Sultana karşı attığı seviyesiz nutuklarla tanınan Mahmud Şevket Paşa kıra döke şehre hâkim oluyor. Adama medreselilerden görünüyorlar, ki Fatih Camiinde kurşun izleri duruyor hâlâ.
Taşkışla, Davutpaşa ve Taksim kışlalarını çatışarak ele geçiriyor ve yöneliyorlar Yıldız Sarayı’na.
Muhafız birlikleri eğitimli ve donanımlı bu güruhu rahatlıkla dağıtabilecek evsafta. Lakin Sultan kan dökülsün istemiyor.
İttihatçılar Fetva Emini Hacı Nuri Efendi’yi, Meclis’e davet ediyor, sultanın indirilmesi için sıkıştırıyorlar. Adamcağız insaf ve izan sahibi, kabul etmiyor.
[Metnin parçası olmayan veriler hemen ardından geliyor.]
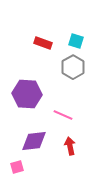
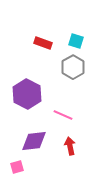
purple hexagon: rotated 24 degrees clockwise
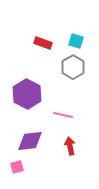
pink line: rotated 12 degrees counterclockwise
purple diamond: moved 4 px left
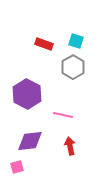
red rectangle: moved 1 px right, 1 px down
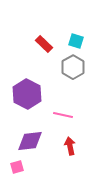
red rectangle: rotated 24 degrees clockwise
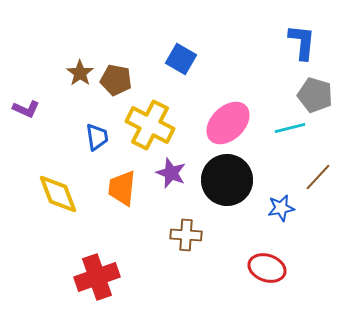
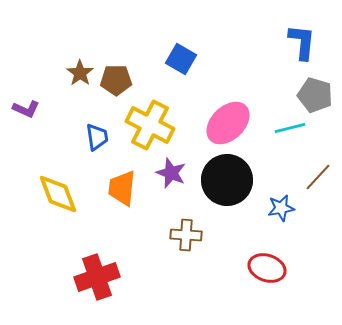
brown pentagon: rotated 12 degrees counterclockwise
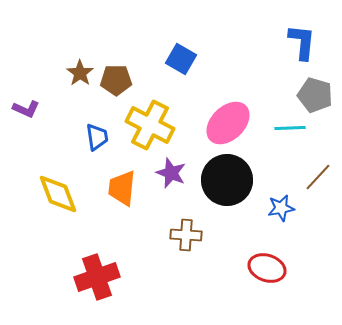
cyan line: rotated 12 degrees clockwise
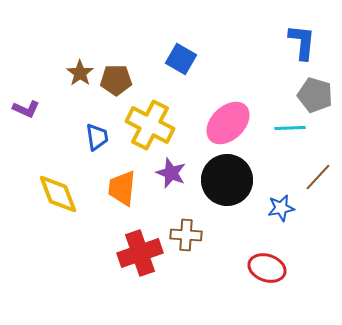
red cross: moved 43 px right, 24 px up
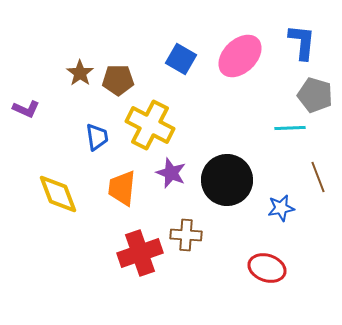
brown pentagon: moved 2 px right
pink ellipse: moved 12 px right, 67 px up
brown line: rotated 64 degrees counterclockwise
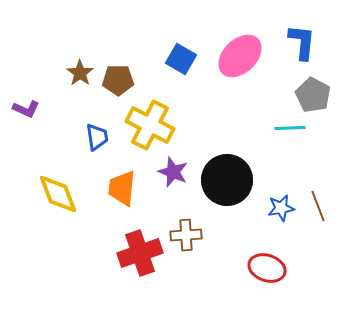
gray pentagon: moved 2 px left; rotated 12 degrees clockwise
purple star: moved 2 px right, 1 px up
brown line: moved 29 px down
brown cross: rotated 8 degrees counterclockwise
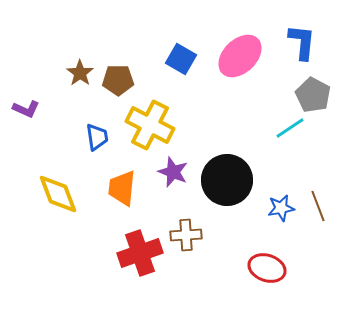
cyan line: rotated 32 degrees counterclockwise
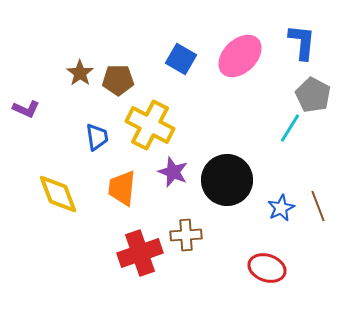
cyan line: rotated 24 degrees counterclockwise
blue star: rotated 16 degrees counterclockwise
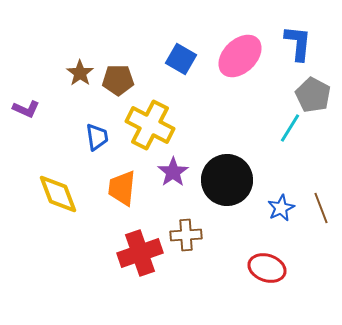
blue L-shape: moved 4 px left, 1 px down
purple star: rotated 16 degrees clockwise
brown line: moved 3 px right, 2 px down
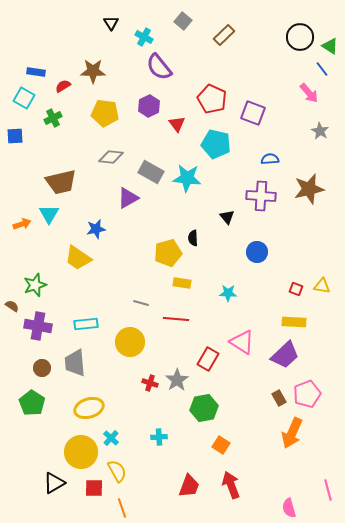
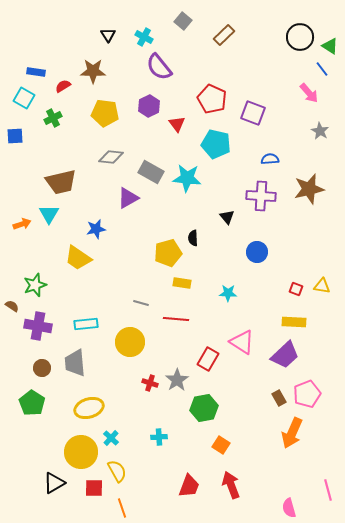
black triangle at (111, 23): moved 3 px left, 12 px down
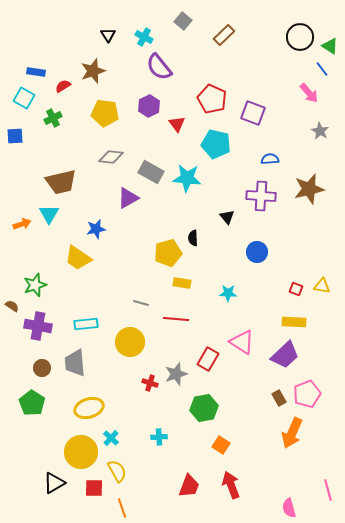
brown star at (93, 71): rotated 20 degrees counterclockwise
gray star at (177, 380): moved 1 px left, 6 px up; rotated 15 degrees clockwise
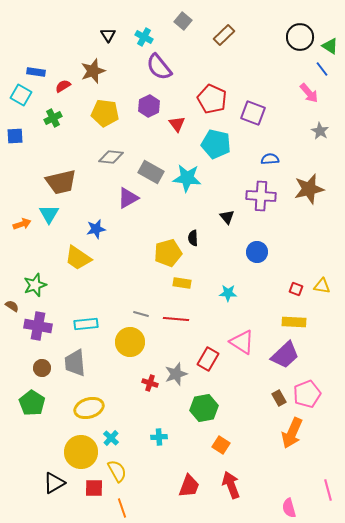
cyan square at (24, 98): moved 3 px left, 3 px up
gray line at (141, 303): moved 11 px down
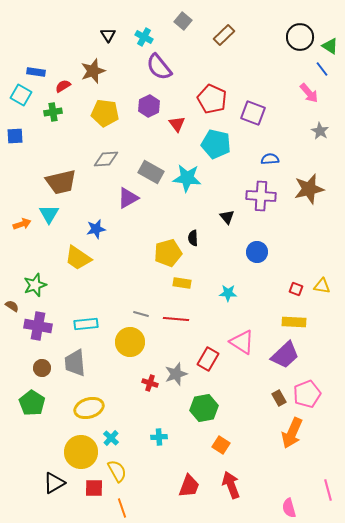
green cross at (53, 118): moved 6 px up; rotated 18 degrees clockwise
gray diamond at (111, 157): moved 5 px left, 2 px down; rotated 10 degrees counterclockwise
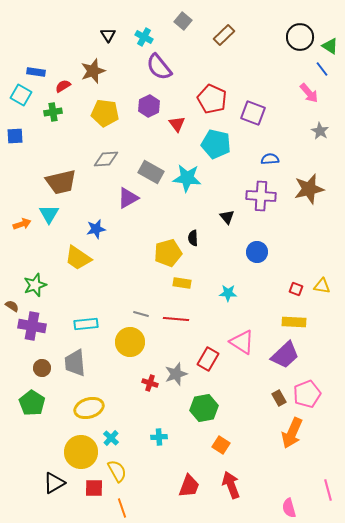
purple cross at (38, 326): moved 6 px left
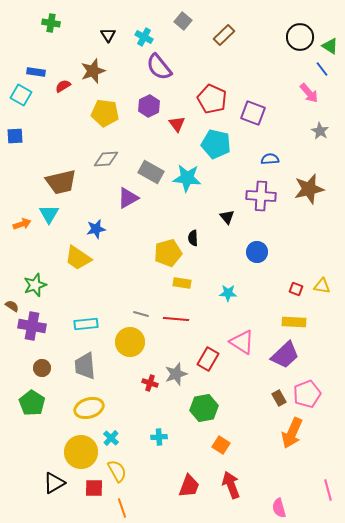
green cross at (53, 112): moved 2 px left, 89 px up; rotated 18 degrees clockwise
gray trapezoid at (75, 363): moved 10 px right, 3 px down
pink semicircle at (289, 508): moved 10 px left
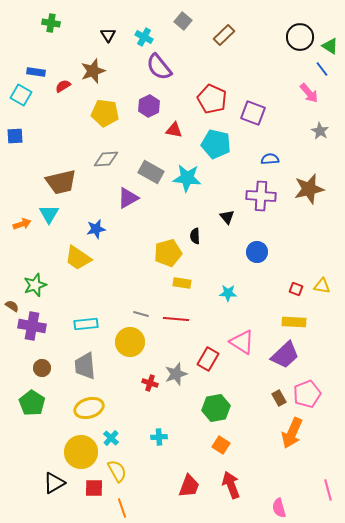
red triangle at (177, 124): moved 3 px left, 6 px down; rotated 42 degrees counterclockwise
black semicircle at (193, 238): moved 2 px right, 2 px up
green hexagon at (204, 408): moved 12 px right
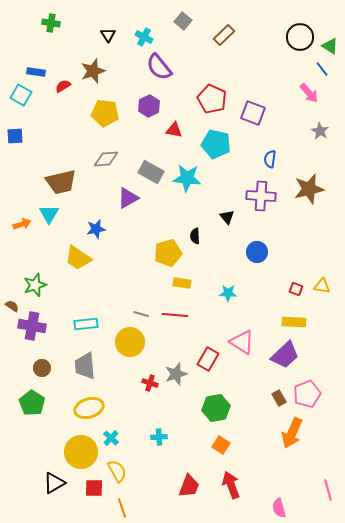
blue semicircle at (270, 159): rotated 78 degrees counterclockwise
red line at (176, 319): moved 1 px left, 4 px up
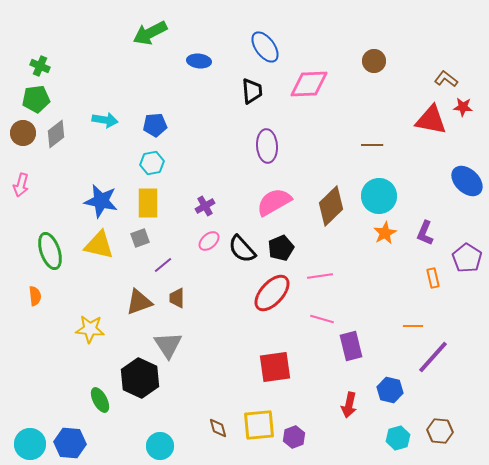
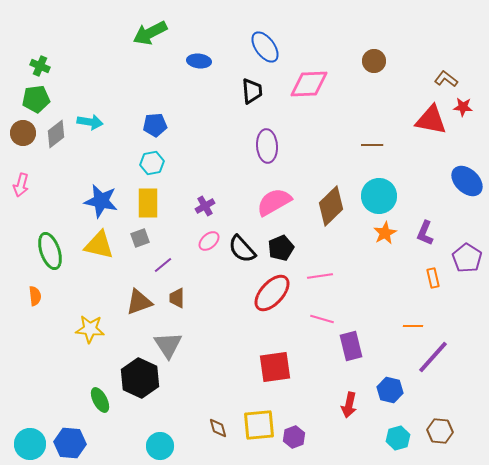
cyan arrow at (105, 120): moved 15 px left, 2 px down
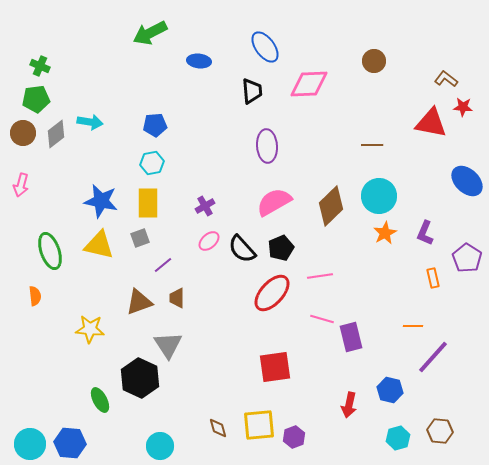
red triangle at (431, 120): moved 3 px down
purple rectangle at (351, 346): moved 9 px up
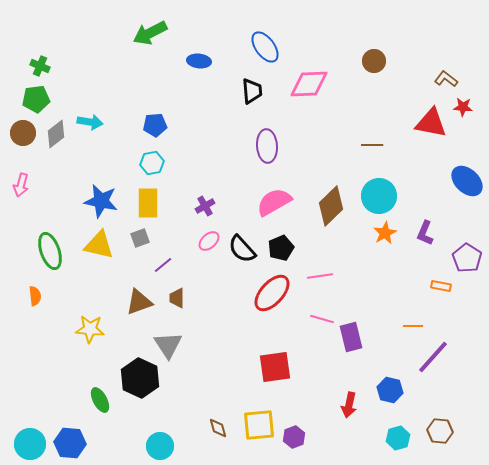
orange rectangle at (433, 278): moved 8 px right, 8 px down; rotated 66 degrees counterclockwise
Gelgelelim Elmalılı Hamdi “Müslümanların imamı olan kimse, bazı mühim şer’i meseleleri şeriat kitaplarından çıkarsa ve yasak etse, yaksa, yırtsa… Devlet hazinesini israf edip şeriata aykırı şekilde harcasa, idare ettiği kimseleri şer’i sebep olmadan öldürse…” diye başlayan iğrenç iftiralarla darbecilere alet oluyor.
Talât Bey komitacı edasıyla kürsüye çıkıyor “İtirazı olan?”
Kimse kıpırdamıyor sadece bir Rum vekil “Ayıptır, yazıktır” diyor, “Padişahın ekmeği ile yetiştiniz, nankörlük denir buna!” Vay hain diye saldırıyor, yaka paça atıyorlar dışarıya.
AZİM BİR ‘HATA-YI SİYASİ’
Hal kararını Sultana tebliğ için Bahriye Nazırı Arif Hikmet, Ermeni Aram, Draç Mebusu Esad Toptani ve Selânikli siyonist Emanuel Karasu (Talât’ı hususi bankeridir) seçiliyor.
İçlerinde tek Türk yok, İttihatçı yazarlar bile “azim bir hata-yı siyasi” demekten kendilerini alamıyor.
Heyet Sultan’a “Millet seni azletti” diyor. Ve hemen o gece, şahsi eşyalarını bile almasına müsaade edilmeden Selânik’te Alatini Köşkü’ne kapatılıyor.
Ardından Yıldız Sarayı’na dalıyorlar. O ele geçmez fotoğraflar, haritalar, yazma kitaplar paramparça ediliyor. Yükte ağır pahada hafif ne varsa şakilerin cebine giriyor. Padişah’ın hanım ve kızları kollarından tutulup sokağa savruluyor.
Ve örfi idare. Tetkikat heyetleri mumla muhbir arıyor. Muhalifler evlerinden alınıp divanıharbe yollanıyor. Mahmud Şevket Paşa, Bayezid, Ayasofya ve Kasımpaşa’ya darağaçları kurduruyor, 70 kişi sallandırılıyor. 420 zanlı da müebbete mahkûm ediliyor. Sürgünler mahpuslar hesaba gelmiyor.
Muhalif cesetleri Ermeni mezarlığındaki bir çukura atılıyor, İtttihatçılar ise Abide-i Hürriyet’te anıt kabire defn olunuyor.
Sonra?
Ne hadiseler, ne hadiseler. Onları da bilahare anlatalım, nasip olursa.
(NOT: Nuri Paşa ile ilgili yazımızda cenaze namazı gıyabında kılınamaz mıydı diye sormuştuk. Hanefi ve Maliki’de kılınamazmış. Hazret-i Necaşi’ye mahsusmuş zira.)